Previous research has shown that when babies hear an "A" for example, they will make the mouth shapes needed to imitate the sound, even if it is the first time they have heard it spoken.
"The baby hears the sound and tries to reproduce it," said Dr. Lassonde. This explains why the brain circuitry that controls the mouth and tongue during speech was active when each infant listened to the voice of his or her mother.
Dr. Lassonde and her colleagues are now doing a similar experiment to see if preterm babies respond in the same way. She is also interested in the role of fathers in helping their newborns learn language.
One of the babies who took part in the experiment was her granddaughter, Maika Ptito-Brisson. Her father's voice triggered a huge response in her brain, said Dr. Lassonde, but it will take another experiment to see if this is the case with other infants.
The two recordings the babies heard lasted less than a second, the time it takes to pronounce a short "A" vowel sound. But the response was dramatic, even if the newborns were dozing.
It wasn't painful for them to have the electrodes put on their heads, Dr. Lassonde said. Each one had a small sponge on its end, which became sticky when dipped in lukewarm water.

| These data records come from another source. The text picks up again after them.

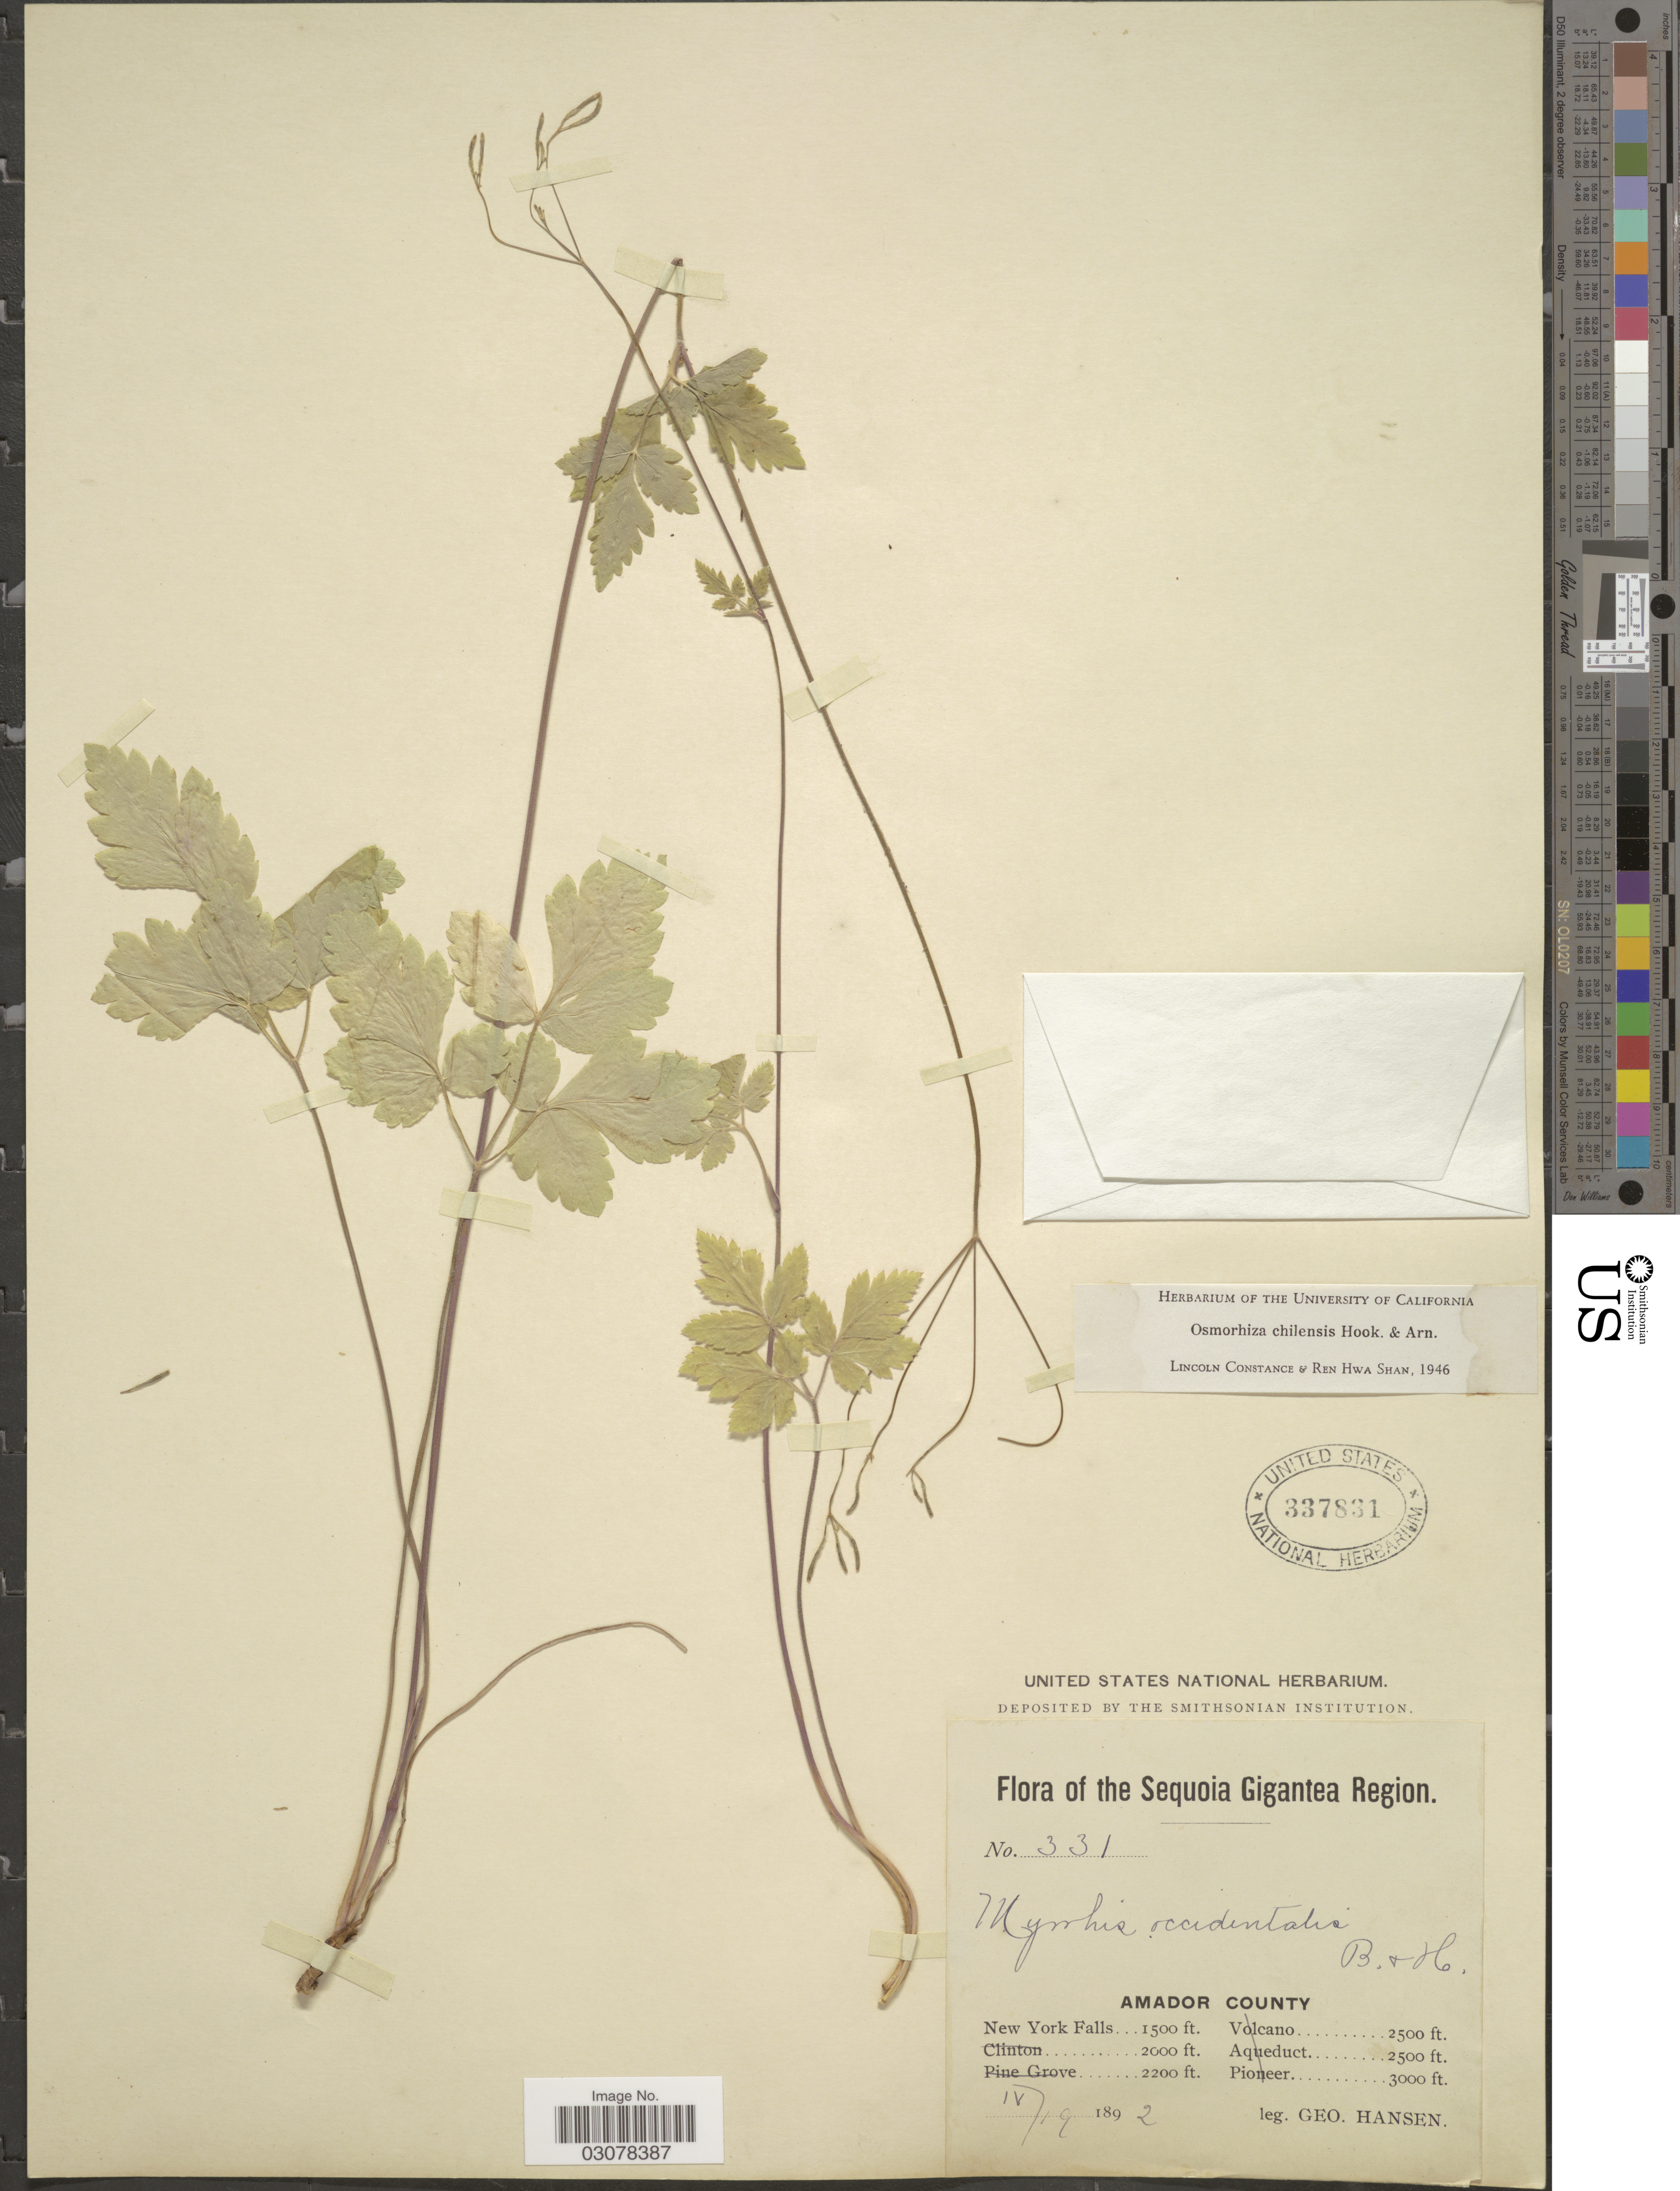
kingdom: Plantae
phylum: Tracheophyta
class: Magnoliopsida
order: Apiales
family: Apiaceae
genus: Osmorhiza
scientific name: Osmorhiza chilensis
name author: Hook. & Arn.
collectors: G. Hansen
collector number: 331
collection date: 1892-04-19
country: United States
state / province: California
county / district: Amador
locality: Sequoia Gigantea Region. Amador County. New York Falls.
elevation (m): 457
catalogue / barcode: US 337831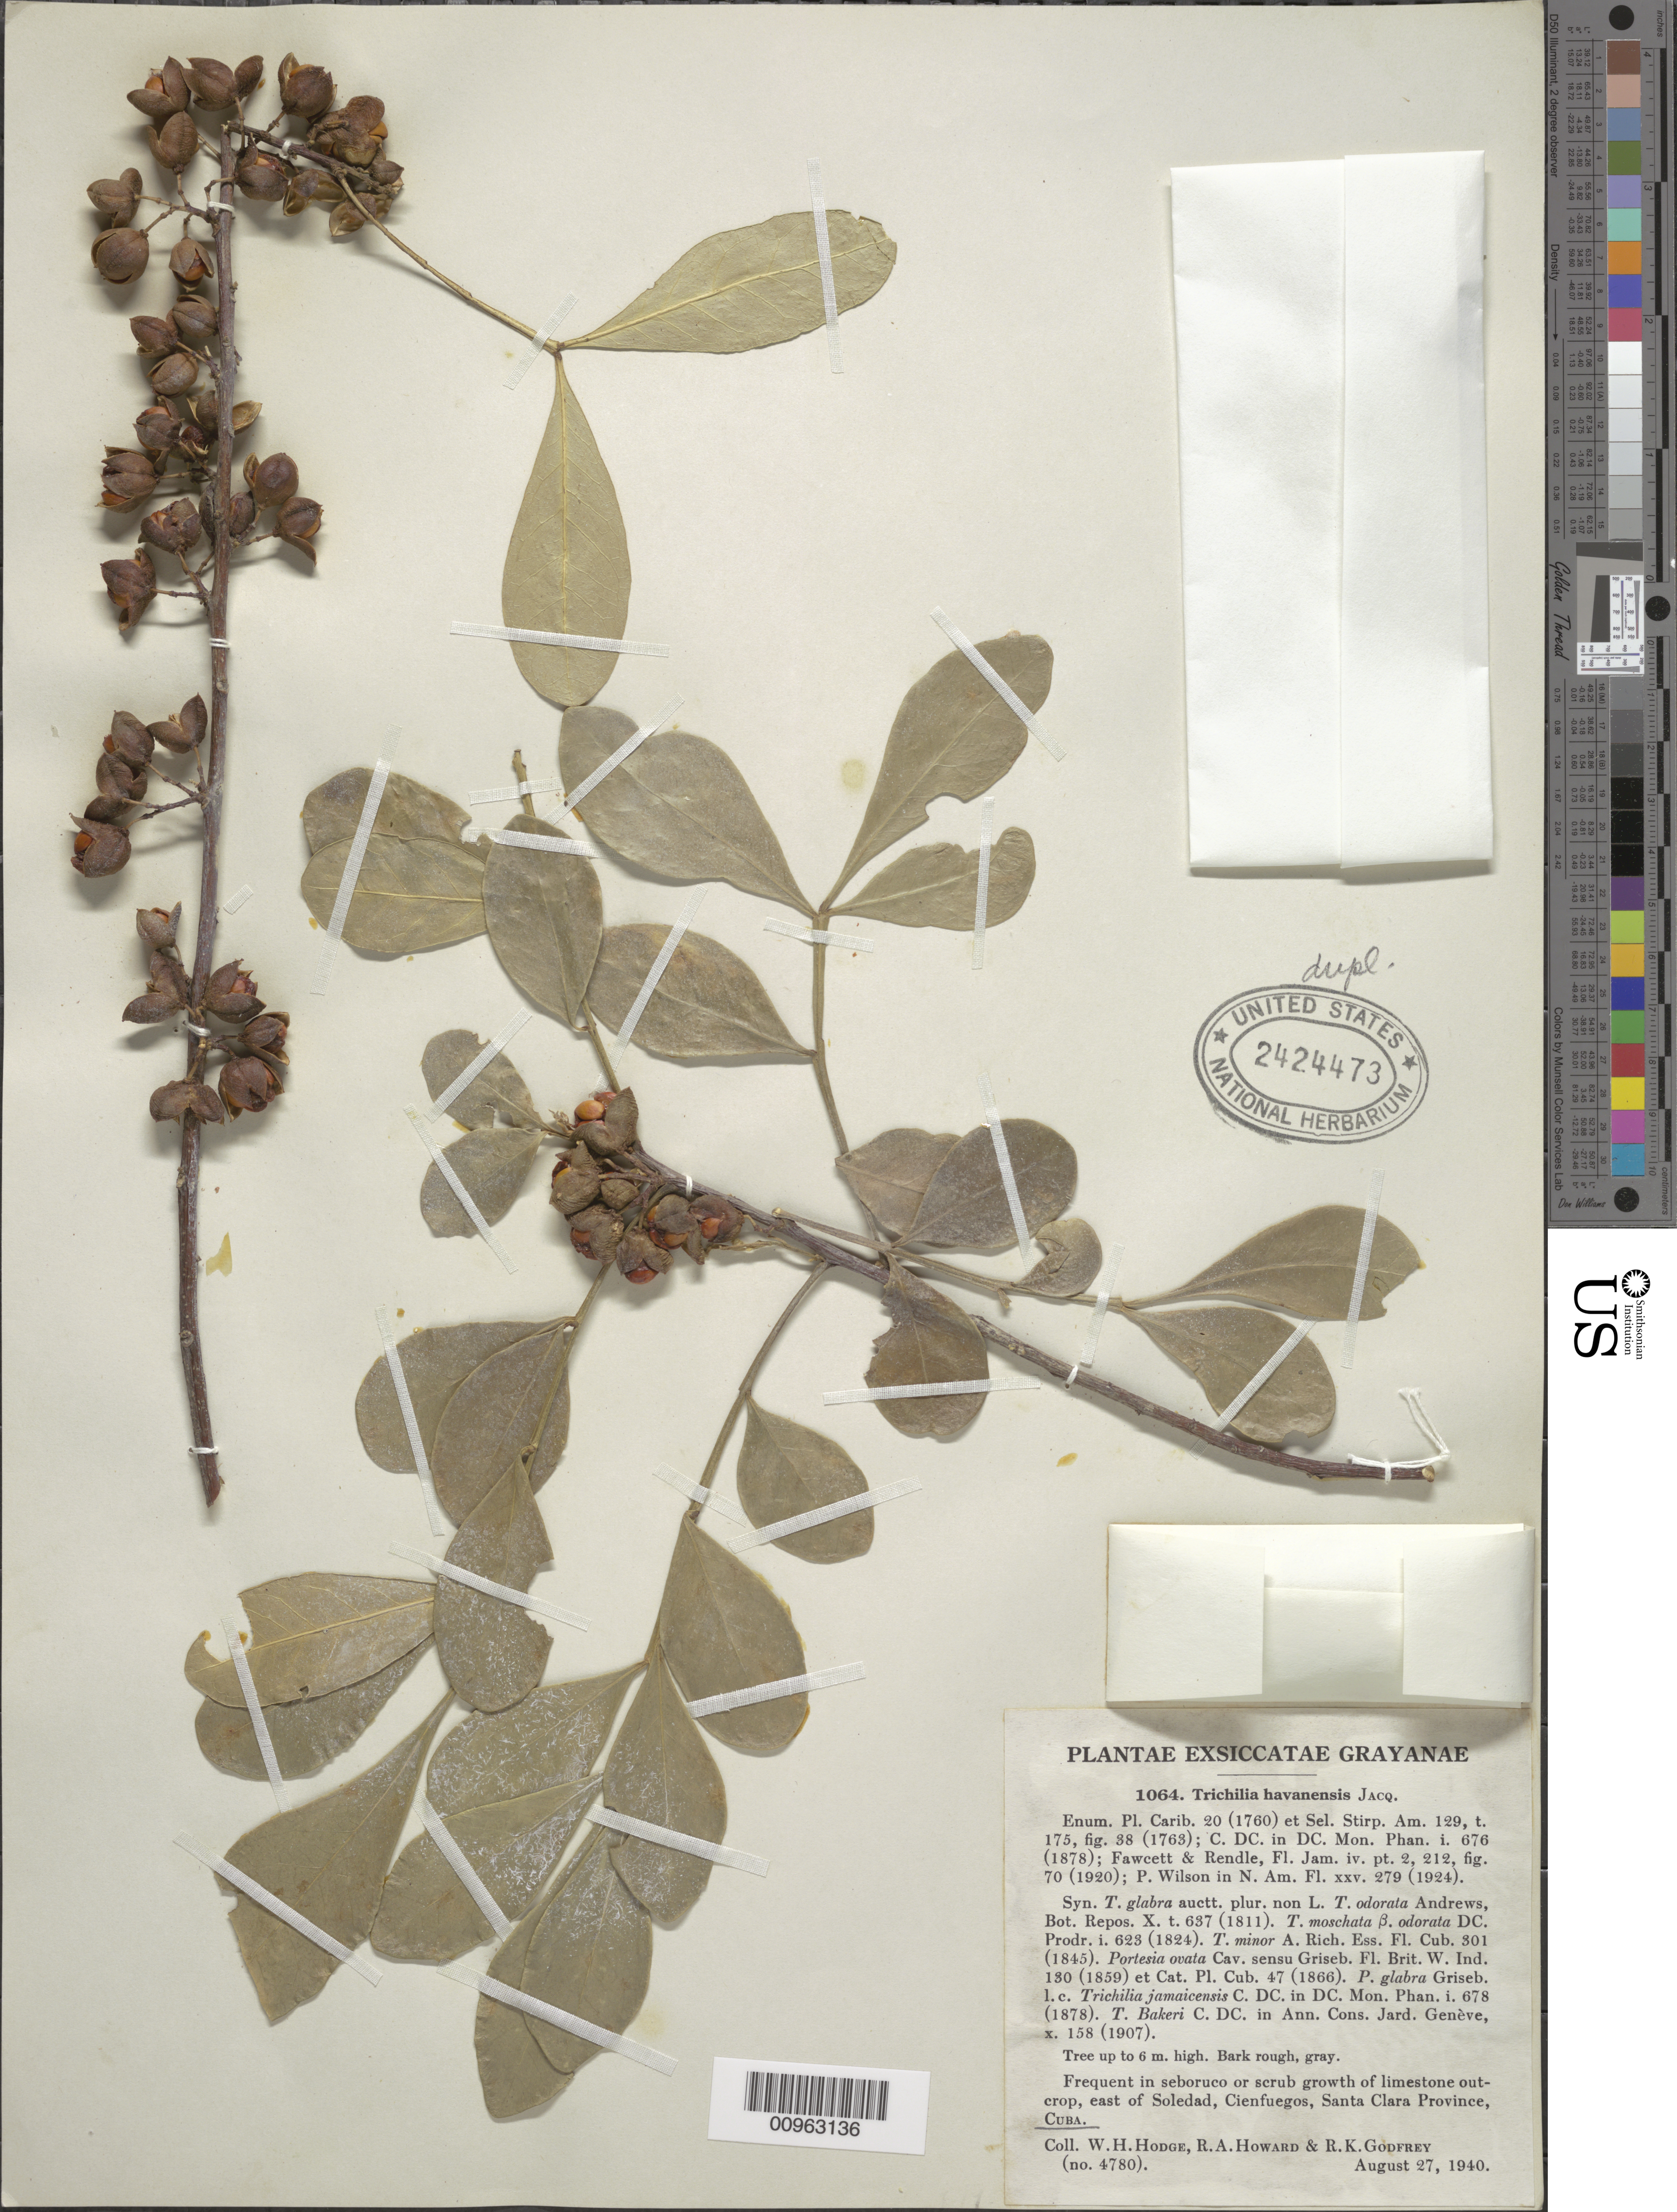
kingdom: Plantae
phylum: Tracheophyta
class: Magnoliopsida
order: Sapindales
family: Meliaceae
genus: Trichilia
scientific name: Trichilia havanensis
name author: Jacq.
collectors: W. Hodge, R. A. Howard & R. K. Godfrey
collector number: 4780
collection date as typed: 27 Aug 1940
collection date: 1940-08-27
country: Cuba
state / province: Cienfuegos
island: Cuba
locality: E of Soledad, Cienfuegos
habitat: In seboruco or scrub growth of limestone outcrop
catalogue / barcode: US 2424473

The babies stayed in the arms of their mothers the entire time, and their heartbeats and temperature were carefully monitored.
The work builds on earlier discoveries that babies have an innate capacity for learning language. Newborns prefer hearing speech to non-speech sounds and can discriminate words that convey meaning on their own - nouns and verbs - from those that don't, such as articles and conjunctions.
At six months, they recognize sounds from many languages, not just the ones spoken by their parents. They lose that ability before they turn one, unless they hear a language consistently.
Just as babies seem built to learn language, mothers and fathers also seem naturally to change the way they speak to their infants.
"Motherese," as it is called, is high-pitched, slow-motion and repetitive, but research suggests it is what babies need to hear.
To make sure the infants in the study weren't simply responding to "motherese," Dr. Lassonde and her colleagues asked a nurse who has children to make the same "A" sound as the mothers. The moms also met the nurse several times before they gave birth, so their infants heard the nurse's voice while they were in the womb.